[DATA FOR THIS EXERCISE start]
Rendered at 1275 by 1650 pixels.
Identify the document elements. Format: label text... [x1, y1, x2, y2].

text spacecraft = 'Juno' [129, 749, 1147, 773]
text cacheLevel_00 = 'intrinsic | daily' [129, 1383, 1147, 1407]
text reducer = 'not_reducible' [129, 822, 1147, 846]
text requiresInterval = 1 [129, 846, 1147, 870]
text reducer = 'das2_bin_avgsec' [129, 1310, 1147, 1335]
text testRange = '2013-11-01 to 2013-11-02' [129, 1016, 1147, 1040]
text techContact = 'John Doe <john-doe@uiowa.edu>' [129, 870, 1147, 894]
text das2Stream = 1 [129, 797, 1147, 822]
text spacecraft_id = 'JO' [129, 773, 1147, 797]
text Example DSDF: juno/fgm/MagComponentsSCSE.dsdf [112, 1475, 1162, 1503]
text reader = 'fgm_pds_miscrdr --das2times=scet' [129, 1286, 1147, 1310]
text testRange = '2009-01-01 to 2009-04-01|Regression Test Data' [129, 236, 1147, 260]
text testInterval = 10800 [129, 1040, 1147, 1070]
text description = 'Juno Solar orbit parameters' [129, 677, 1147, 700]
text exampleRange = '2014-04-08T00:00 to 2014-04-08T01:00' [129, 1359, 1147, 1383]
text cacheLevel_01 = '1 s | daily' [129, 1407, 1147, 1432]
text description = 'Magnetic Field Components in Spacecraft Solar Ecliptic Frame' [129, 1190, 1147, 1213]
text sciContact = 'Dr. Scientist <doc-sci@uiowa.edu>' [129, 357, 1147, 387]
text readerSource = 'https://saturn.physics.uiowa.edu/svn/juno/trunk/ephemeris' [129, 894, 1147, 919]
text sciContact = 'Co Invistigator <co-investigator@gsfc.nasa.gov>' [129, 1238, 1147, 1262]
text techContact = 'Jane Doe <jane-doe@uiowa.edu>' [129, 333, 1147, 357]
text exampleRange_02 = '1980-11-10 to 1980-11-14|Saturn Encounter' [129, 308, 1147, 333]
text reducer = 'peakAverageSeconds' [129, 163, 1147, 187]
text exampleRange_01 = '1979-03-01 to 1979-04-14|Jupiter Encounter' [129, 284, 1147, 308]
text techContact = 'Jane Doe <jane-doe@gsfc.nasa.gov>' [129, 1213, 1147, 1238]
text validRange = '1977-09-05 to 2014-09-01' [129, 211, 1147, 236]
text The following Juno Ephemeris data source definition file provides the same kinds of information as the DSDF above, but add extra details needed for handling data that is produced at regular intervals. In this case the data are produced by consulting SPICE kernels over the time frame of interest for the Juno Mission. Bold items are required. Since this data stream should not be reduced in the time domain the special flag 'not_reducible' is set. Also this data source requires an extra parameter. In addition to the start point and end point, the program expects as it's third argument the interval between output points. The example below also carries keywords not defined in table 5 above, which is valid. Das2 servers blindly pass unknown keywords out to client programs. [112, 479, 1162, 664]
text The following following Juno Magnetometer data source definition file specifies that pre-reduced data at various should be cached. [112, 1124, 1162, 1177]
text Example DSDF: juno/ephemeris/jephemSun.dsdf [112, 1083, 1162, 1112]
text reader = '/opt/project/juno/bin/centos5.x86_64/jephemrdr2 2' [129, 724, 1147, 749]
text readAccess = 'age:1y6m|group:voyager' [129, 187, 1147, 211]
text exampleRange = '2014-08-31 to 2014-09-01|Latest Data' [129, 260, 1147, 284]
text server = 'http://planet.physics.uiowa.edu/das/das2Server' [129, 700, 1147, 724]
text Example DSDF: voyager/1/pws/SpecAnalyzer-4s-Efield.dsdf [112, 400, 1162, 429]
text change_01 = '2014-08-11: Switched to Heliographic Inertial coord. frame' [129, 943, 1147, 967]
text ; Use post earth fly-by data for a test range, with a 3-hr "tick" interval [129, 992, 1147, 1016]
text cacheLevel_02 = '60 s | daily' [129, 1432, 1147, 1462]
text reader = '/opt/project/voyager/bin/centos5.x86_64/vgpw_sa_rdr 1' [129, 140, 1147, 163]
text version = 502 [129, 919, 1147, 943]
[DATA FOR THIS EXERCISE end]
● **WHAT TO DO**:
Copy every line above character for character, with nothing changed.

● **FULL SOLUTION**:
Rendered at 1275 by 1650 pixels.
Identify the document elements. Format: label text... [x1, y1, x2, y2].

text spacecraft = 'Juno' [129, 749, 1147, 773]
text cacheLevel_00 = 'intrinsic | daily' [129, 1383, 1147, 1407]
text reducer = 'not_reducible' [129, 822, 1147, 846]
text requiresInterval = 1 [129, 846, 1147, 870]
text reducer = 'das2_bin_avgsec' [129, 1310, 1147, 1335]
text testRange = '2013-11-01 to 2013-11-02' [129, 1016, 1147, 1040]
text techContact = 'John Doe <john-doe@uiowa.edu>' [129, 870, 1147, 894]
text das2Stream = 1 [129, 797, 1147, 822]
text spacecraft_id = 'JO' [129, 773, 1147, 797]
text Example DSDF: juno/fgm/MagComponentsSCSE.dsdf [112, 1475, 1162, 1503]
text reader = 'fgm_pds_miscrdr --das2times=scet' [129, 1286, 1147, 1310]
text testRange = '2009-01-01 to 2009-04-01|Regression Test Data' [129, 236, 1147, 260]
text testInterval = 10800 [129, 1040, 1147, 1070]
text description = 'Juno Solar orbit parameters' [129, 677, 1147, 700]
text exampleRange = '2014-04-08T00:00 to 2014-04-08T01:00' [129, 1359, 1147, 1383]
text cacheLevel_01 = '1 s | daily' [129, 1407, 1147, 1432]
text description = 'Magnetic Field Components in Spacecraft Solar Ecliptic Frame' [129, 1190, 1147, 1213]
text sciContact = 'Dr. Scientist <doc-sci@uiowa.edu>' [129, 357, 1147, 387]
text readerSource = 'https://saturn.physics.uiowa.edu/svn/juno/trunk/ephemeris' [129, 894, 1147, 919]
text sciContact = 'Co Invistigator <co-investigator@gsfc.nasa.gov>' [129, 1238, 1147, 1262]
text techContact = 'Jane Doe <jane-doe@uiowa.edu>' [129, 333, 1147, 357]
text exampleRange_02 = '1980-11-10 to 1980-11-14|Saturn Encounter' [129, 308, 1147, 333]
text reducer = 'peakAverageSeconds' [129, 163, 1147, 187]
text exampleRange_01 = '1979-03-01 to 1979-04-14|Jupiter Encounter' [129, 284, 1147, 308]
text techContact = 'Jane Doe <jane-doe@gsfc.nasa.gov>' [129, 1213, 1147, 1238]
text validRange = '1977-09-05 to 2014-09-01' [129, 211, 1147, 236]
text The following Juno Ephemeris data source definition file provides the same kinds of information as the DSDF above, but add extra details needed for handling data that is produced at regular intervals. In this case the data are produced by consulting SPICE kernels over the time frame of interest for the Juno Mission. Bold items are required. Since this data stream should not be reduced in the time domain the special flag 'not_reducible' is set. Also this data source requires an extra parameter. In addition to the start point and end point, the program expects as it's third argument the interval between output points. The example below also carries keywords not defined in table 5 above, which is valid. Das2 servers blindly pass unknown keywords out to client programs. [112, 479, 1162, 664]
text The following following Juno Magnetometer data source definition file specifies that pre-reduced data at various should be cached. [112, 1124, 1162, 1177]
text Example DSDF: juno/ephemeris/jephemSun.dsdf [112, 1083, 1162, 1112]
text reader = '/opt/project/juno/bin/centos5.x86_64/jephemrdr2 2' [129, 724, 1147, 749]
text readAccess = 'age:1y6m|group:voyager' [129, 187, 1147, 211]
text exampleRange = '2014-08-31 to 2014-09-01|Latest Data' [129, 260, 1147, 284]
text server = 'http://planet.physics.uiowa.edu/das/das2Server' [129, 700, 1147, 724]
text Example DSDF: voyager/1/pws/SpecAnalyzer-4s-Efield.dsdf [112, 400, 1162, 429]
text change_01 = '2014-08-11: Switched to Heliographic Inertial coord. frame' [129, 943, 1147, 967]
text ; Use post earth fly-by data for a test range, with a 3-hr "tick" interval [129, 992, 1147, 1016]
text cacheLevel_02 = '60 s | daily' [129, 1432, 1147, 1462]
text reader = '/opt/project/voyager/bin/centos5.x86_64/vgpw_sa_rdr 1' [129, 140, 1147, 163]
text version = 502 [129, 919, 1147, 943]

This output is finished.